At my internship yesterday, I was asked to take on a huge project. Did this involve extensive research, a fully thought out marketing plan, a strategy that would end hunger now and for all time? No. A new intern is coming in to join us next week and I was asked to clean out a cubicle that had not seen organization since possibly 2006 (yes, I checked the dates).
What does this have to do with hunger? Absolutely nothing. Yet I found God had a few things to teach me.
You see, I find that the theme of my life is service. My school is called the School of International Service and my career goals include such aspirations as foreign service, public health, and midwifery (as well as owning my own bar when I retire from all that adventure). I work as a waitress to bring in cash (causing my colleagues to joke about how I really do feed the hungry wherever I go). I also am constantly volunteering, whether at the pregnancy center where I serve as a receptionist or through various activities with friends. I say this not to boast, but to share why this would be crucial.

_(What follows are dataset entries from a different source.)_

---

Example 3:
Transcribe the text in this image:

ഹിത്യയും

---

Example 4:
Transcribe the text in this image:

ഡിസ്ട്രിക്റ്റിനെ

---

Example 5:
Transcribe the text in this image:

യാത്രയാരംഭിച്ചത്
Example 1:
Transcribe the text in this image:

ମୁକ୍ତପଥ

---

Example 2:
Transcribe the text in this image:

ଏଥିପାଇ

I find that it's the same with people at my university. We have a high amount of volunteers and a good portion of idealists whose aim is to go to the developing world and save the children. It's a wonderful attitude and I'm proud of the fact we have so many who help out their own communities as well as our neighbors abroad. However, one thing that gets lost in the idea of service is the act that makes it service in the first place.
If you cannot get on the ground and sort through trash, do mind numbing work for someone who would not have time, willingly perform a task that offers no pleasure and no visible reward, or work past your fears, anxieties and prejudices to carry out a greater good, you are not truly serving. If you cannot walk humbly and do everything, including the banal, boring, and thankless, but with the understanding that it is worth your while, you are not serving.

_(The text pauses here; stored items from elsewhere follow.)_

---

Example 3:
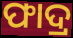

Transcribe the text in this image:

ଫାଦ୍ର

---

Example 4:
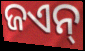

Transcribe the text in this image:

ଜଏନ୍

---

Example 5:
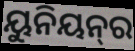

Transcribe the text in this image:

ୟୁନିୟନ୍‌ର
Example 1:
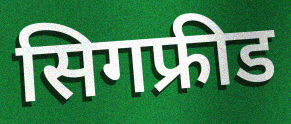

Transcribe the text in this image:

सिगफ्रीड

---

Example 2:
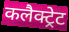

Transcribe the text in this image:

कलैक्ट्रेट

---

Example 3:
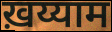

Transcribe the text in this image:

ख़य्याम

Service is supposed to make you humble. Not in the sense that you think less of yourself, but in the sense that you think of yourself less, that you don't consider yourself "too good" for anyone or anything. It's not that you are not confident or secure but rather, quite the opposite. You are confident and secure enough in who you are and where you stand in the scheme of things, that you don't need to make that known. You know that those things don't matter, that you can at least do for others what you'd hope and pray they'd do for you, when that time comes.

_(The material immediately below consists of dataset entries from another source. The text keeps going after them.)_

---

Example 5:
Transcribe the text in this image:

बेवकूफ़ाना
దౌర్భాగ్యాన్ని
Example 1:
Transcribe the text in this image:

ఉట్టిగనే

I never thought I'd be cleaning out cubicles and doing kitchen duty (something each department has to do) in an office. At the same time, I'm grateful. For I have no right to say that I am serving if I cannot serve in the most basic of ways. Sometimes, they're the ways that actually matter.
It's so cool to know you're in all the right places doing whatever needs to be done. I think humility has an awful lot to do with loving life for exactly what it is.